* Task goal: Aside from the pictures, copy the listing exactly.

* Given information:

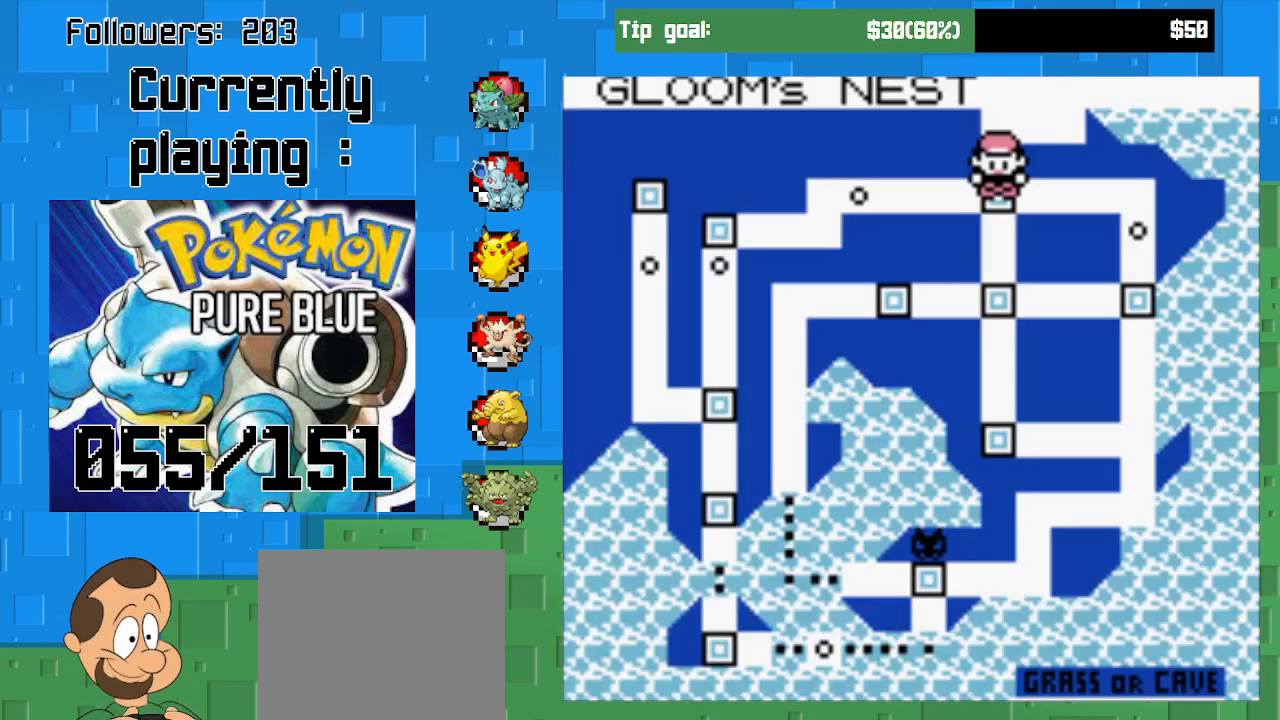
{"buttons": [], "left_stick": "center", "right_stick": "center", "events": []}
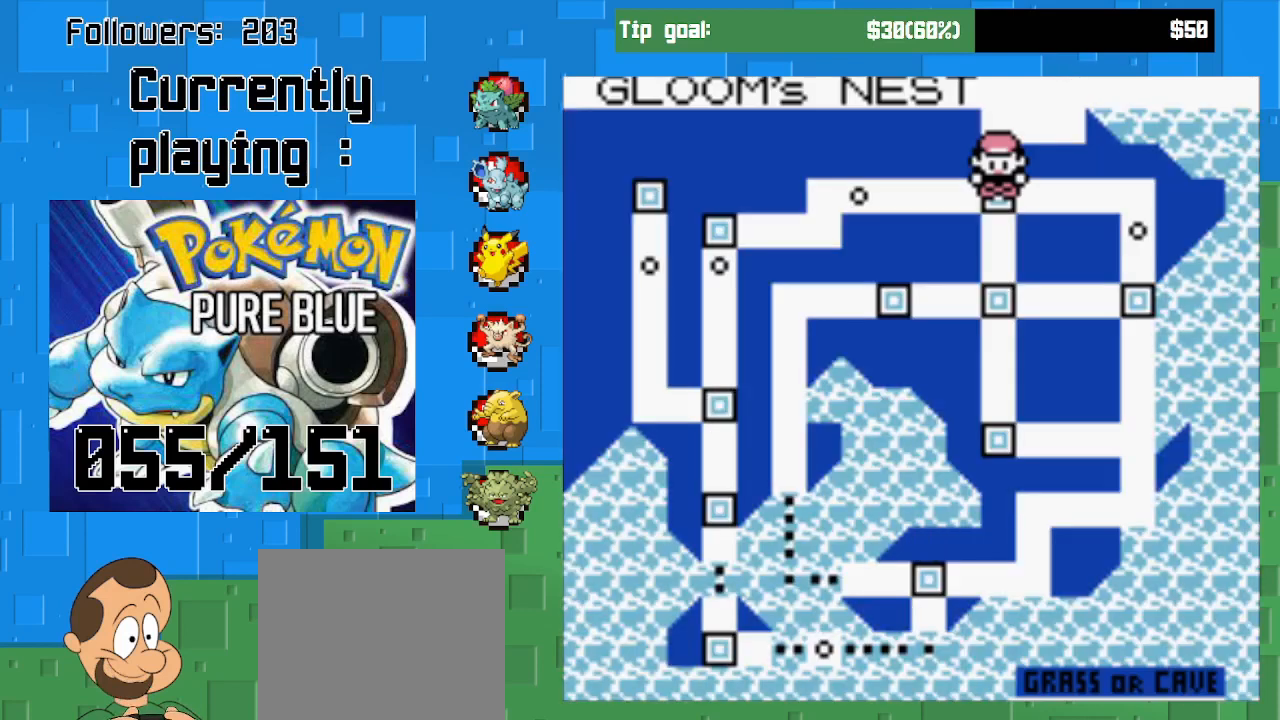
{"buttons": [], "left_stick": "center", "right_stick": "center", "events": []}
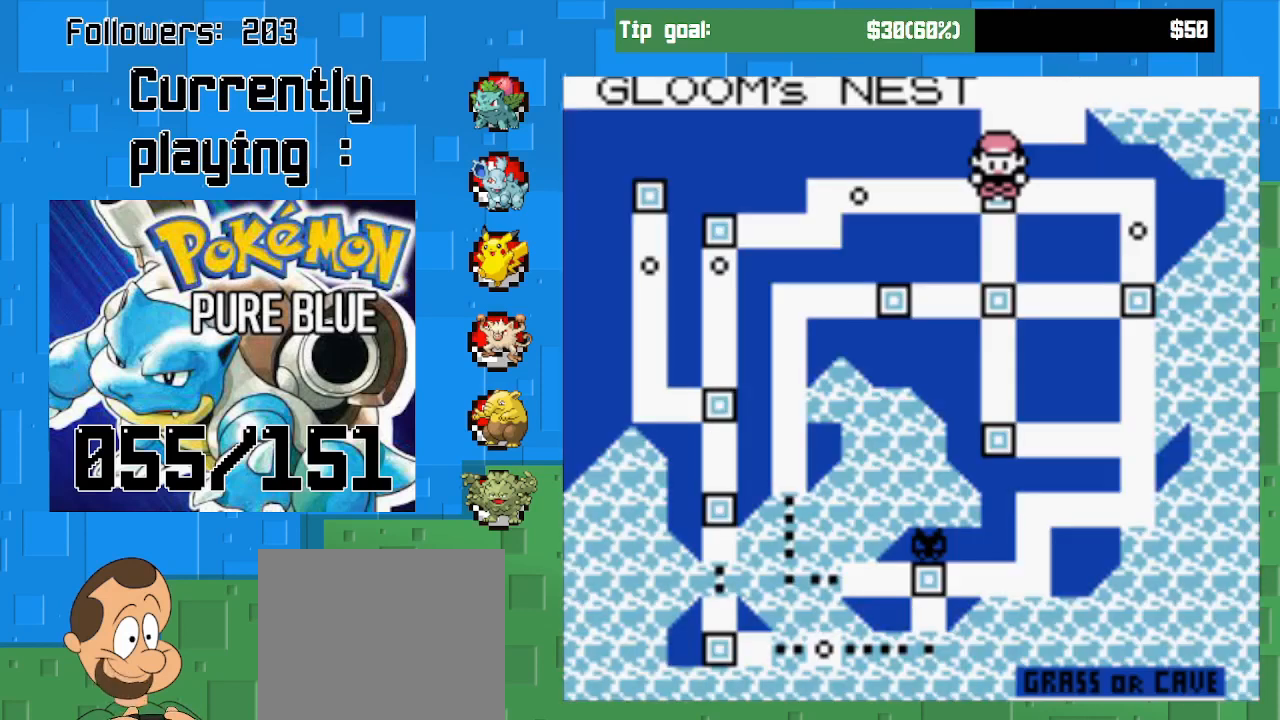
{"buttons": [], "left_stick": "center", "right_stick": "center", "events": []}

* Solved exercise:
{"buttons": [], "left_stick": "center", "right_stick": "center", "events": []}
{"buttons": [], "left_stick": "center", "right_stick": "center", "events": []}
{"buttons": [], "left_stick": "center", "right_stick": "center", "events": []}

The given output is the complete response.